**Brief**:
What is needed is an exact copy of the listing, with no pictures in it.

*** Data block

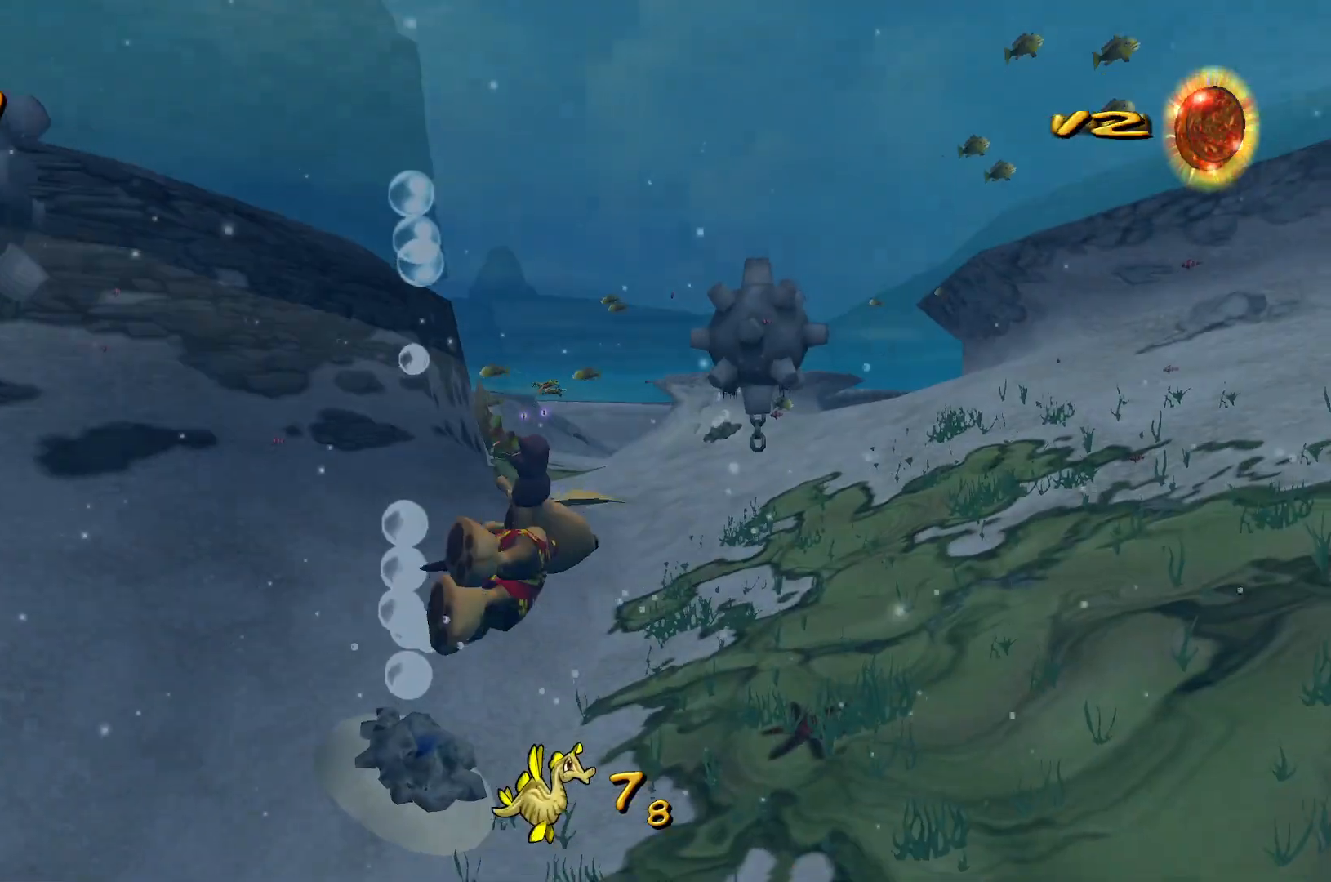
{"keys": ["w"], "events": []}
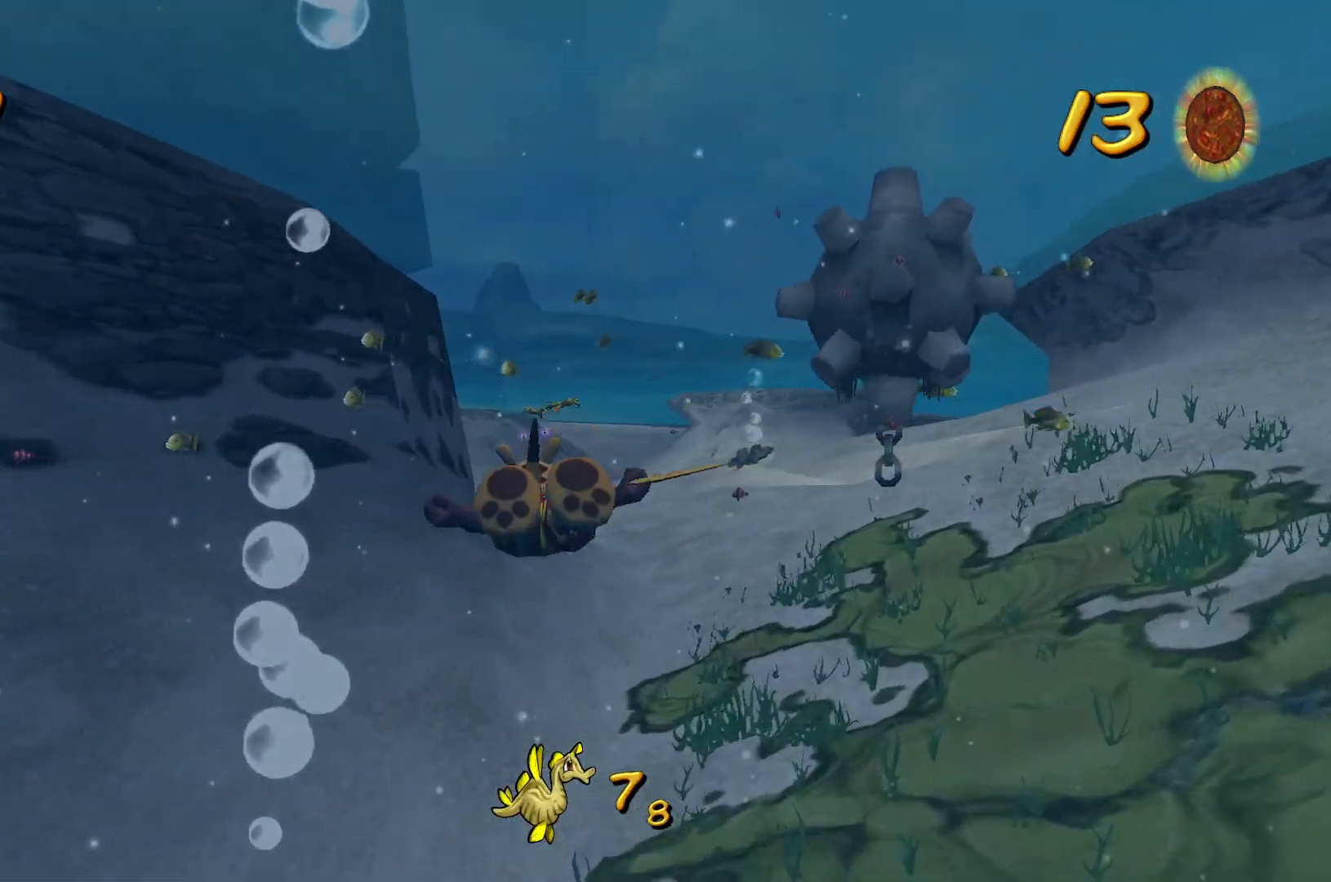
{"keys": ["w"], "events": []}
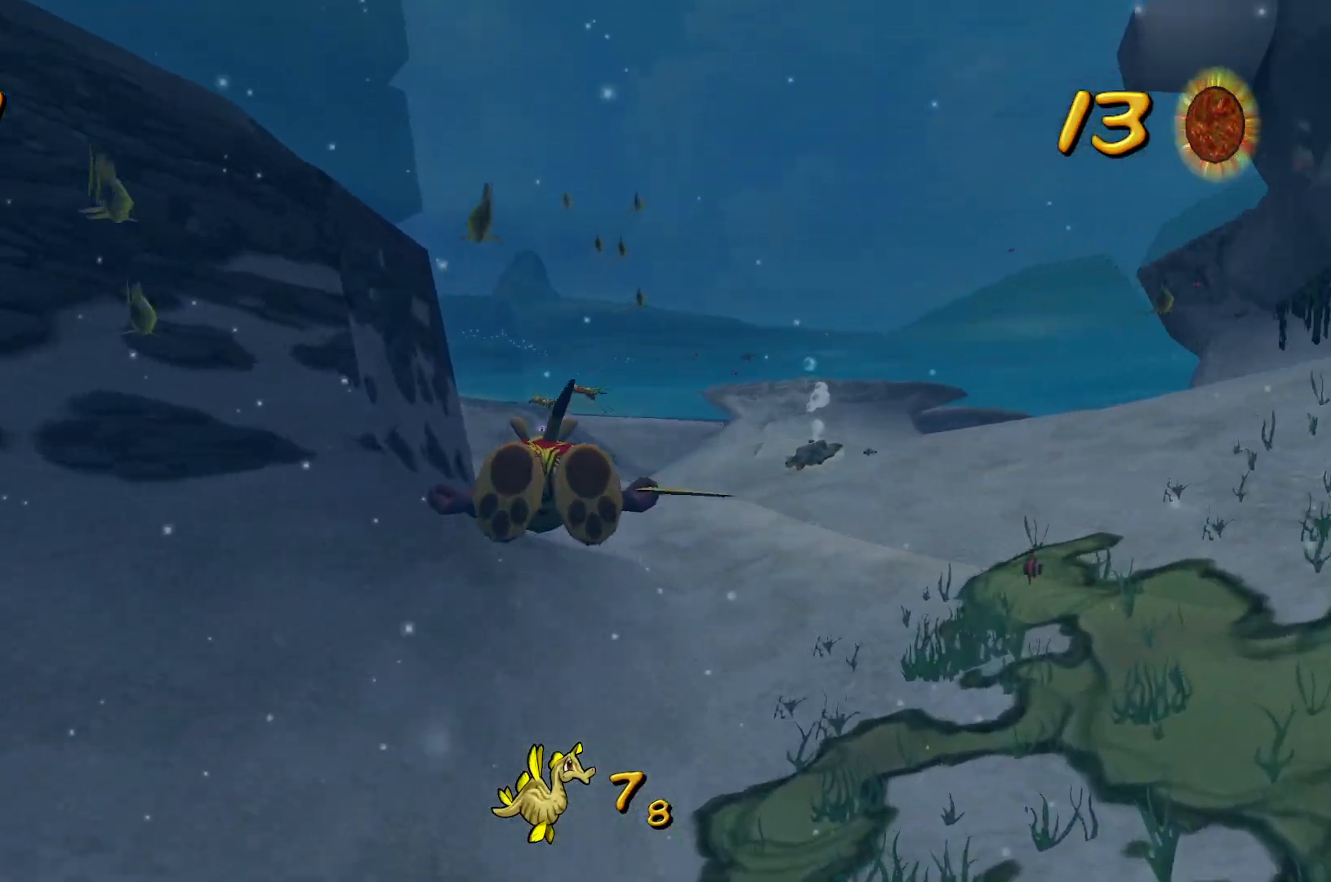
{"keys": ["space", "w"], "events": [[150, "space", "down"], [267, "space", "up"], [300, "space", "down"], [433, "space", "up"], [467, "space", "down"]]}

******

**Finished exercise**:
{"keys": ["w"], "events": []}
{"keys": ["w"], "events": []}
{"keys": ["space", "w"], "events": [[150, "space", "down"], [267, "space", "up"], [300, "space", "down"], [433, "space", "up"], [467, "space", "down"]]}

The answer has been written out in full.